Calgary·RECIPE

Recipes from Julie Van Rosendaal: Taste trendy hot cocoa bombs at home

These cocoa and marshmallow stuffed spheres are selling out at stores, here's the recipe to make them at home.

Cocoa and marshmallow stuffed spheres selling out at stores, here's how to make them at home

Once you pour hot milk over a cocoa bomb, left, it melts into a rich hot chocolate drink. (Julie Van Rosendaal)

Cocoa bombs are all the rage right now — the chocolate spheres filled with cocoa mix and mini marshmallows are selling out at stores across Alberta, and the companies making them can hardly keep up with the orders.

Their popularity has undoubtedly been propelled by social media, as people share Instagram stories and TikTok videos pouring hot milk over the balls, set in a mug, to melt them, thus releasing their marshmallow-ey insides and transforming the mixture into a mug of hot chocolate.

Method:

Hard plastic and silicone moulds are available if you want to attempt to make your own, but they're tricky to find right now, and you could wing it using a small balloon.

Start with some chocolate — chips or chunks — and melt them slowly in the microwave or in a double boiler on the stovetop. If you want to temper your chocolate, it's not as tricky as it sounds, but it's not necessary. Tempering makes it smooth and snappy, and prevents it from blooming.

If you're working with chocolate chips, stir frequently until there are no more lumps, and the chocolate is smooth.

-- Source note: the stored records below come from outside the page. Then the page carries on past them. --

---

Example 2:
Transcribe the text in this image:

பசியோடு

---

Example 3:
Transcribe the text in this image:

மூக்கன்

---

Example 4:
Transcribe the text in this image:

Chocolate domes hardening in glasses so they keep their rounded shape. (Julie Van Rosendaal)

From here, you could make spheres or domes. Domes are a half sphere you could set over a pile of mini marshmallows in the bottom of your mug for a similar effect.

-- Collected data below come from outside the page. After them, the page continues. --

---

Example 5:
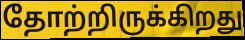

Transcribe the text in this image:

தோற்றிருக்கிறது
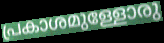
പ്രകാശമുള്ളോരു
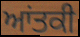
ਆਂਤਕੀ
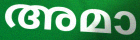
അമാ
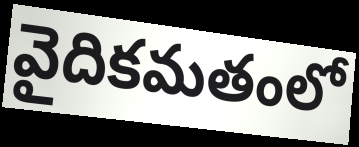
వైదికమతంలో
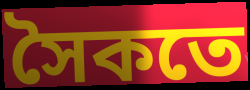
সৈকতে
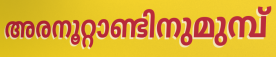
അരനൂറ്റാണ്ടിനുമുമ്പ്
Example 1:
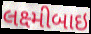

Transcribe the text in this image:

લક્ષ્મીબાઇ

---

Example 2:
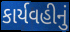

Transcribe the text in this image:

કાર્યવહીનું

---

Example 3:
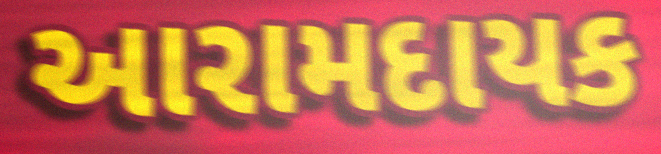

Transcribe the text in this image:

આરામદાયક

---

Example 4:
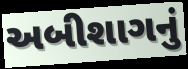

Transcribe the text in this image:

અબીશાગનું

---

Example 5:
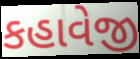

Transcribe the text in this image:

કહાવેજી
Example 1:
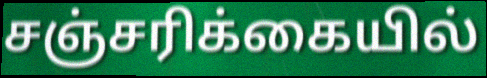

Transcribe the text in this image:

சஞ்சரிக்கையில்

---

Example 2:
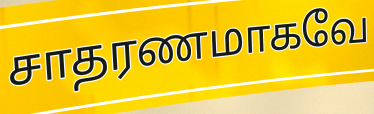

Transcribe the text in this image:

சாதரணமாகவே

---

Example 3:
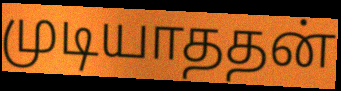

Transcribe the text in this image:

முடியாததன்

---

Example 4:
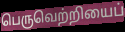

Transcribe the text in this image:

பெருவெற்றியைப்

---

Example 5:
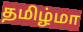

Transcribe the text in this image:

தமிழ்மா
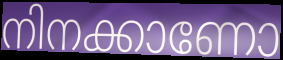
നിനക്കാണോ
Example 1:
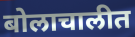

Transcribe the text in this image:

बोलाचालीत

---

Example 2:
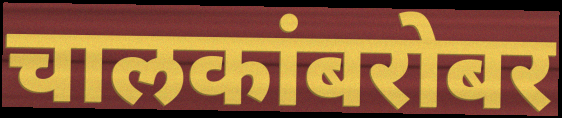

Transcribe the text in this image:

चालकांबरोबर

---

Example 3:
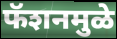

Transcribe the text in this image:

फॅशनमुळे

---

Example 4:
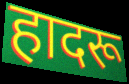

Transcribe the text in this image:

हादरू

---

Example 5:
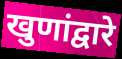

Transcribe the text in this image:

खुणांद्वारे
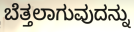
ಬೆತ್ತಲಾಗುವುದನ್ನು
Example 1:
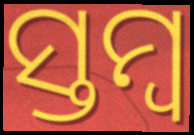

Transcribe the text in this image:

ସ୍ତମ୍ବ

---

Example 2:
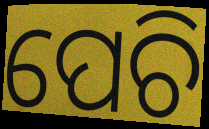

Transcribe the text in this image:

ପେଚି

Blow your balloons up about halfway, and then let out air until it's about the size you want your sphere or dome to be. The balloons tend to be rounder this way, rather than just blowing a small amount of air into them, which tends to make them misshapen.

Tie each balloon off and then dip in the melted chocolate. Dip halfway to make a dome, or a bowl. You can use the same technique if you want edible bowls for serving ice cream or fruit. Or, dip all the way to the neck of the balloon, tipping it on its side or using a spoon to help coat it completely.

A cocoa bomb drying while balanced on top of a glass. (Julie Van Rosendaal)

To make a bowl, set the balloon upright on a piece of parchment or foil. It will then have a flat bottom. Or, to keep the dome round, invert it onto the top of a glass.

For a sphere, clip the tied end with a clip or clamp and suspend it over a bowl on a bamboo skewer, chopstick or something similar, to keep it from touching any surface as it sets.

An example of a chocolate bowl. To get the bottom flat, let it harden on a piece of tin foil or parchment paper. (Julie Van Rosendaal)

Once the chocolate has completely cooled and set, pop the balloon and remove it.

For chocolate domes, put a pile of mini marshmallows and some hot chocolate mix — I use about equal parts icing sugar and cocoa — in the bottom of a mug and invert the chocolate dome overtop.

This is a chocolate dome concealing hot chocolate powder beneath it, which achieves the same effect as a cocoa bomb when hot milk is poured over. (Julie Van Rosendaal)

For a full sphere, pour a spoonful of hot cocoa mix in through the hole, and fill about halfway or more with mini marshmallows.

You can then seal the hole with more chocolate, or plug it with a large marshmallow, or carefully invert it into a mug.

Pour hot milk overtop to melt the sphere and stir to turn it into hot chocolate.